(Description of the task) Rewrite every line of the listing below as a JSON list of strings, one string per line, with blank lines skipped. Leave the picture lines out of the result.

[Dataset entries]
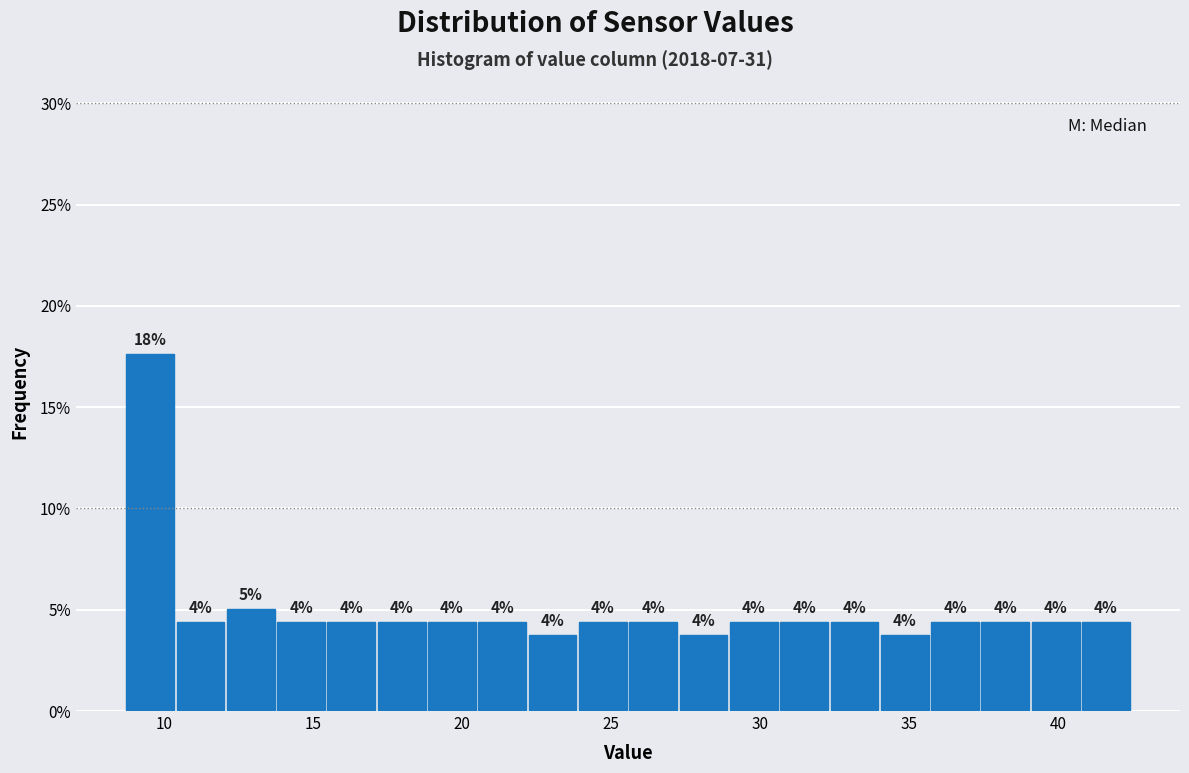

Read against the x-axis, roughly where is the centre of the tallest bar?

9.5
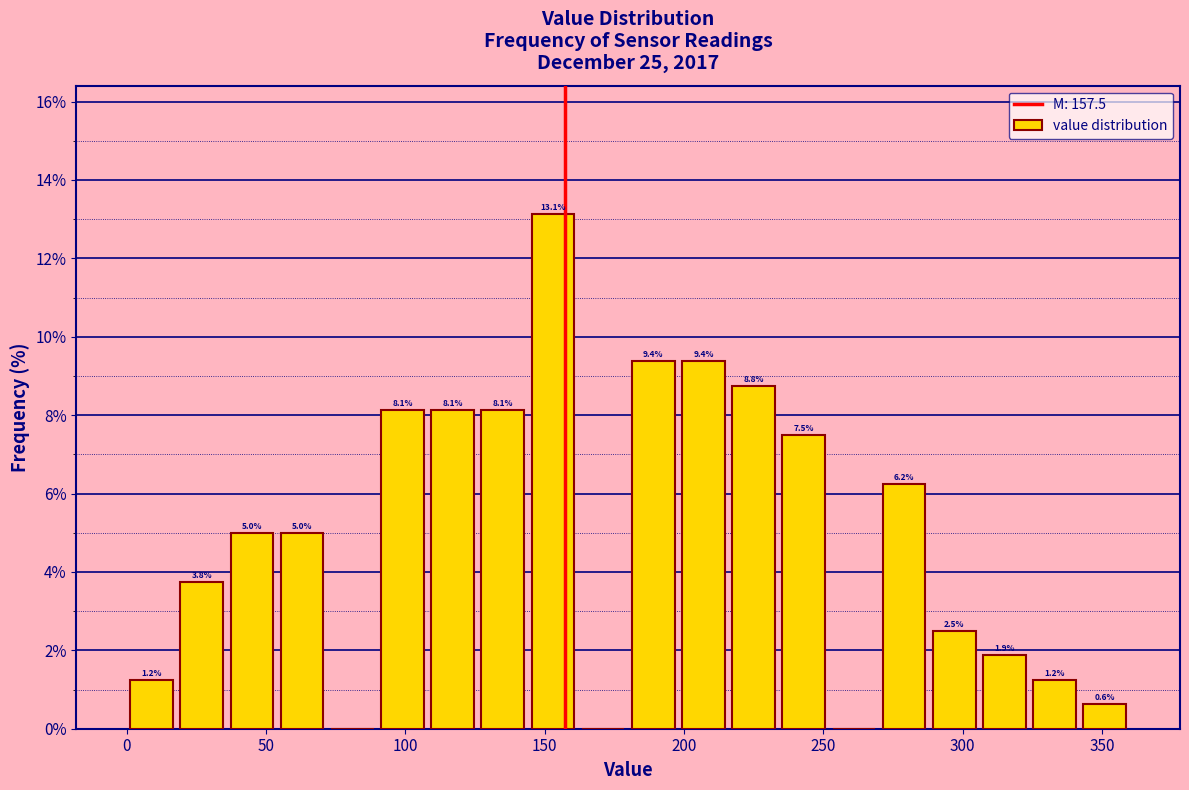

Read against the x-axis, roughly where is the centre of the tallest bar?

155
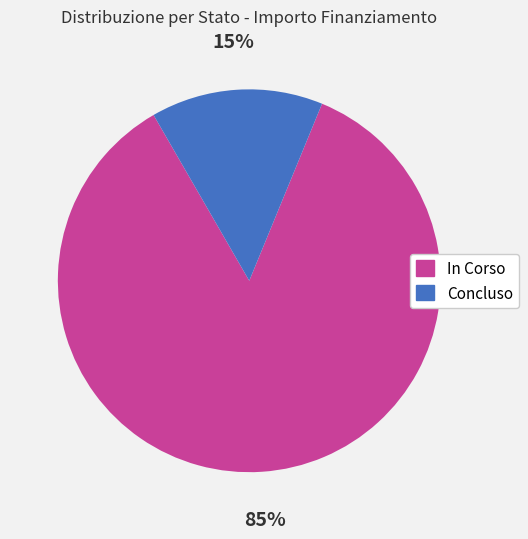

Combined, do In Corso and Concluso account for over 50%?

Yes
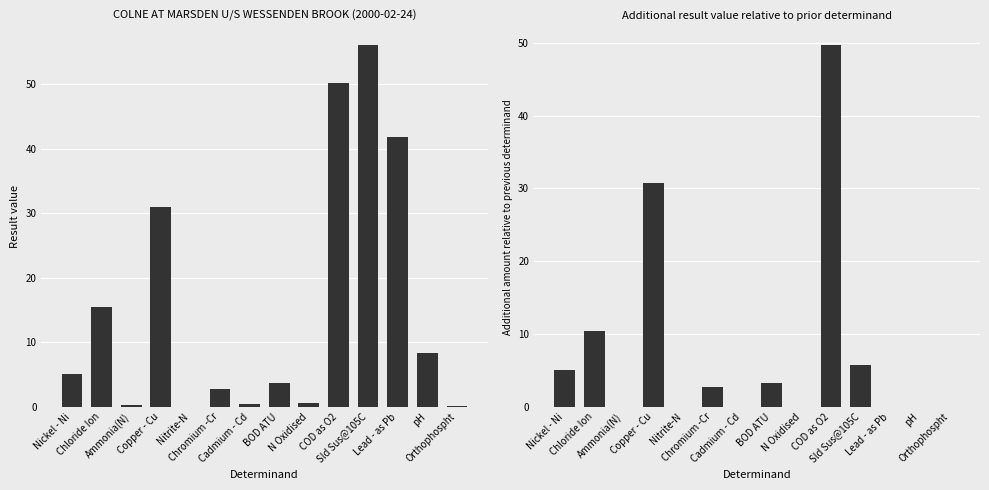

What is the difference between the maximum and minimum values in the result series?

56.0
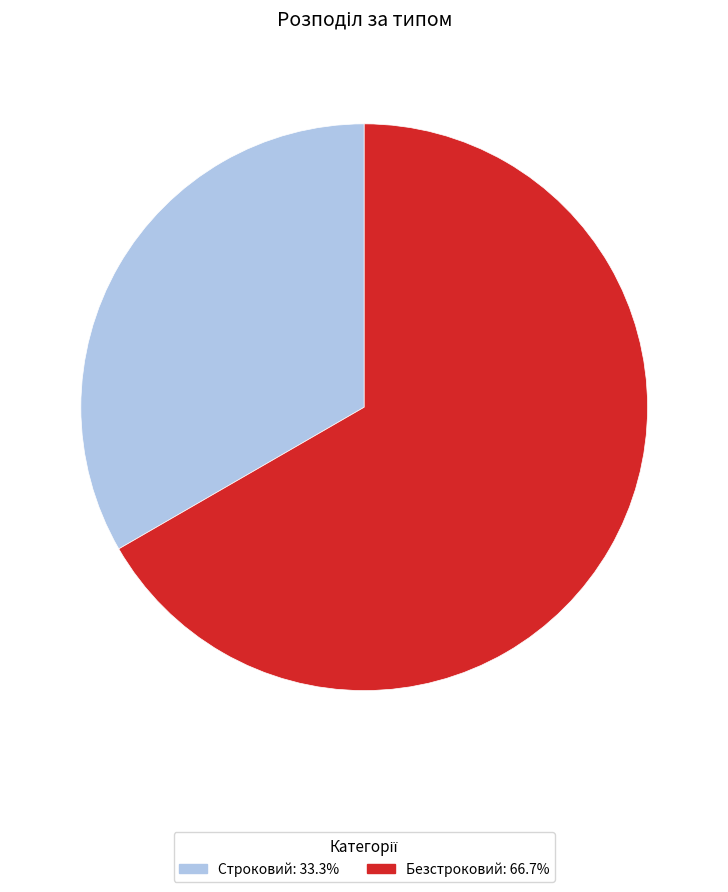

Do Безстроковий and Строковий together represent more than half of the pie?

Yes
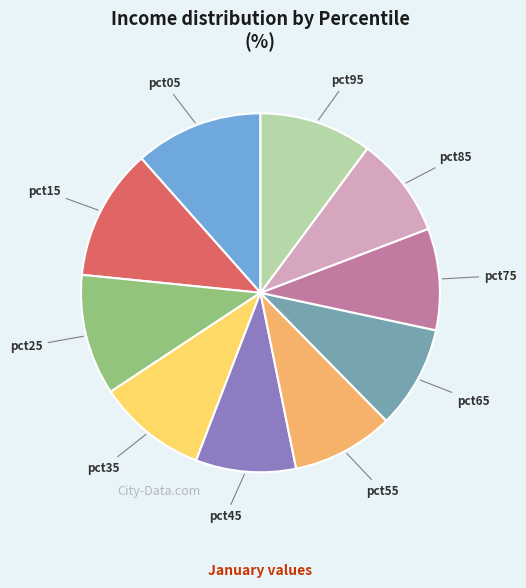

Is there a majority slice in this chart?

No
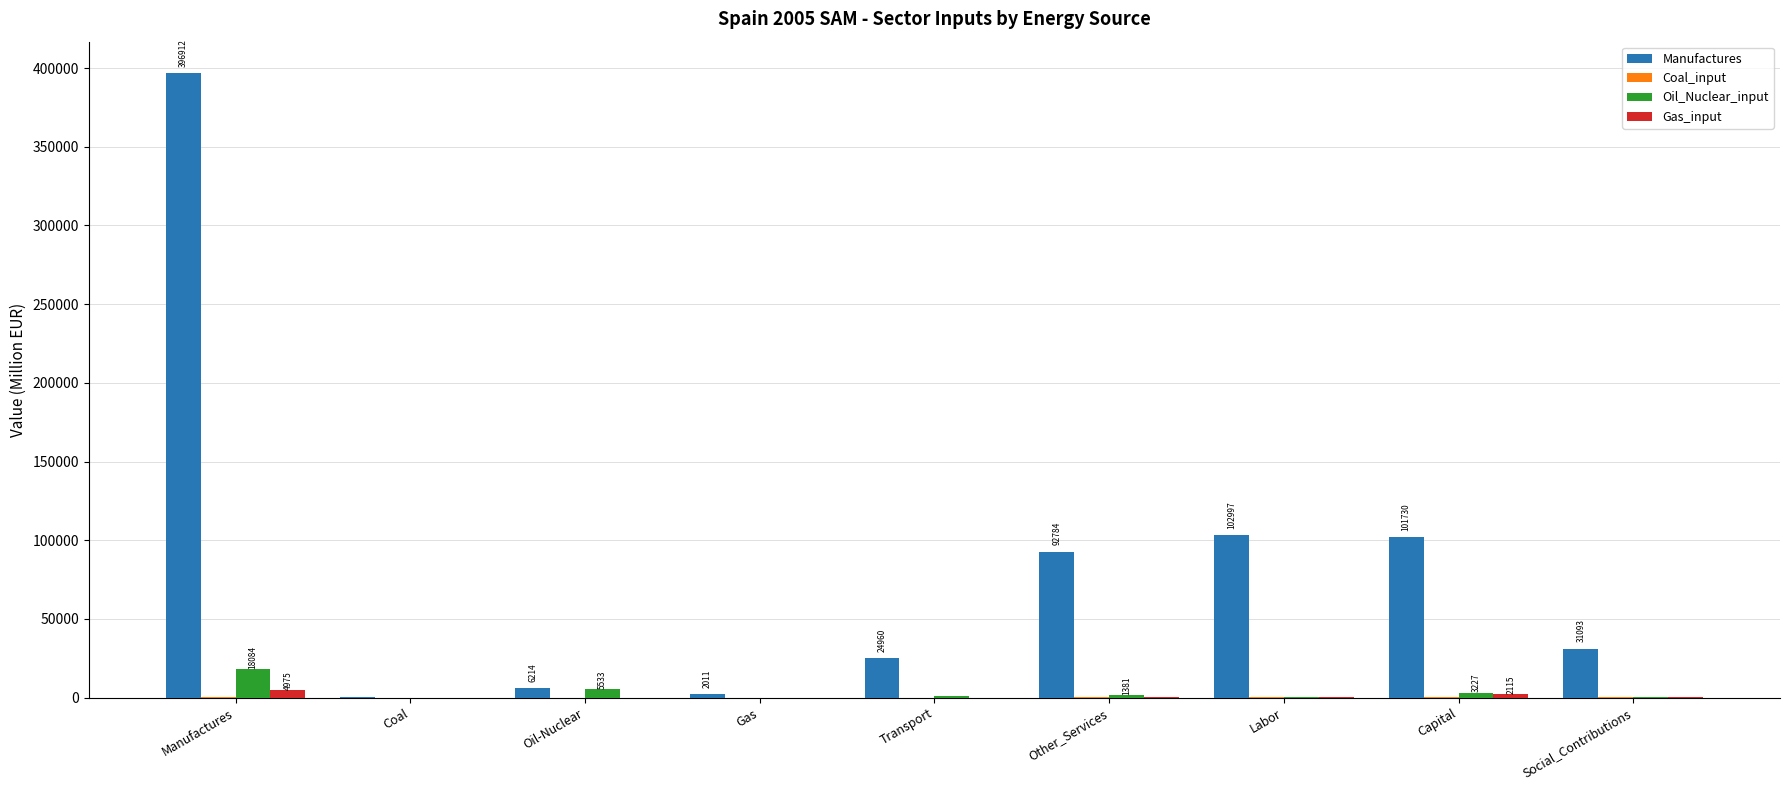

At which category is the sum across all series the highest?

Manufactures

(Response to the exercise)
[
  "Read against the x-axis, roughly where is the centre of the tallest bar?",
  "9.5",
  "Read against the x-axis, roughly where is the centre of the tallest bar?",
  "155",
  "Combined, do In Corso and Concluso account for over 50%?",
  "Yes",
  "What is the difference between the maximum and minimum values in the result series?",
  "56.0",
  "Do Безстроковий and Строковий together represent more than half of the pie?",
  "Yes",
  "Is there a majority slice in this chart?",
  "No",
  "At which category is the sum across all series the highest?",
  "Manufactures"
]